Whatever the motivations, a lawsuit against the city’s Landmarks Preservation Commission over the proposed Park51 Islamic center is indeed historic. The conservative American Center for Law and Justice and former firefighter Timothy Brown brought the suit, alleging that the commission erred in not designating 45-47 Park Place a landmark last August. That decision that would have made it harder, though still not impossible, to build the center on the site, and a judge heard arguments in the case yesterday in State Supreme Court.
What is interesting about the lawsuit, at least to the architecture nerds out there, is that this is the first time anyone has ever sued to have something named a landmark. And that could be for a good reason.

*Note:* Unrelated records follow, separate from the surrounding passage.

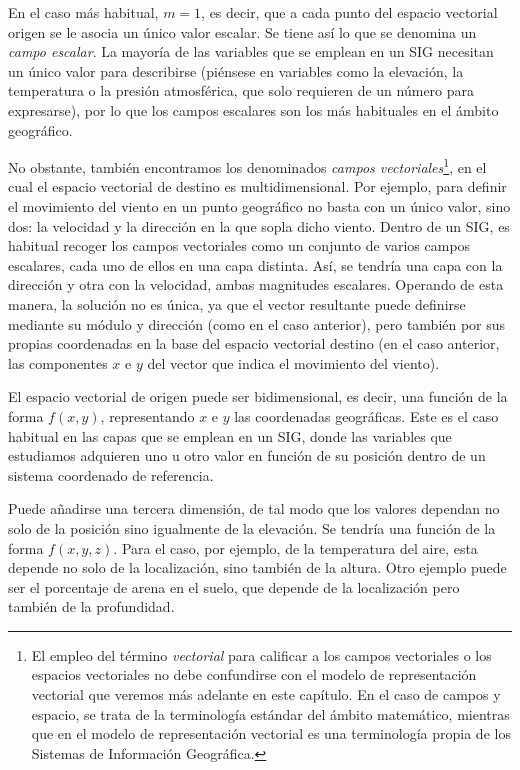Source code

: \begin{multicols}{2}
En el caso más habitual, $m=1$, es decir, que a cada punto del espacio vectorial origen se le asocia un único valor escalar. Se tiene así lo que se denomina un \emph{campo escalar}. La mayoría de las variables que se emplean en un SIG necesitan un único valor para describirse (piénsese en variables como la elevación, la temperatura o la presión atmosférica, que solo requieren de un número para expresarse), por lo que los campos escalares son los más habituales en el ámbito geográfico. 

 
No obstante, también encontramos los denominados \emph{campos vectoriales}\footnote{El empleo del término \emph{vectorial} para calificar a los campos vectoriales o los espacios vectoriales no debe confundirse con el modelo de representación vectorial que veremos más adelante en este capítulo. En el caso de campos y espacio, se trata de la terminología estándar del ámbito matemático, mientras que en el modelo de representación vectorial es una terminología propia de los Sistemas de Información Geográfica.}, en el cual el espacio vectorial de destino es multidimensional. Por ejemplo, para definir el movimiento del viento en un punto geográfico no basta con un único valor, sino dos: la velocidad y la dirección en la que sopla dicho viento. Dentro de un SIG, es habitual recoger los campos vectoriales como un conjunto de varios campos escalares, cada uno de ellos en una capa distinta. Así, se tendría una capa con la dirección y otra con la velocidad, ambas magnitudes escalares. Operando de esta manera, la solución no es única, ya que el vector resultante puede definirse mediante su módulo y dirección (como en el caso anterior), pero también por sus propias coordenadas en la base del espacio vectorial destino (en el caso anterior, las componentes $x$ e $y$ del vector que indica el movimiento del viento).


El espacio vectorial de origen puede ser bidimensional, es decir, una función de la forma $f(x,y)$, representando $x$ e $y$ las coordenadas geográficas. Este es el caso habitual en las capas que se emplean en un SIG, donde las variables que estudiamos adquieren uno u otro valor en función de su posición dentro de un sistema coordenado de referencia.

Puede añadirse una tercera dimensión, de tal modo que los valores dependan no solo de la posición sino igualmente de la elevación. Se tendría una función de la forma $f(x,y,z)$. Para el caso, por ejemplo, de la temperatura del aire, esta depende no solo de la localización, sino también de la altura. Otro ejemplo puede ser el porcentaje de arena en el suelo, que depende de la localización pero también de la profundidad.


\end{multicols}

Every so often the reverse will happen, and a developer or landlord will fight the commission because they want the right to demolish or alter their building, and fear, sometimes rightly, that becoming a landmark will hinder those efforts. The courts also played a pivotal role in the establishment of the city’s Landmarks Law, as a proposal to demolish Grand Central Terminal was refused by the Supreme Court, a case that gave the law its enduring strength to this day.
Whether or not the building is “a monument to 9/11,” as an ACLJ attorney argues to the Times, it is unclear what the outcome of a ruling in his favor would be. In pursuing an Article-78, it is likely the Landmarks Commission would simply be compelled to hold another hearing on 45-47 Park Place, with no guarantee the building would be named a landmark this time, either.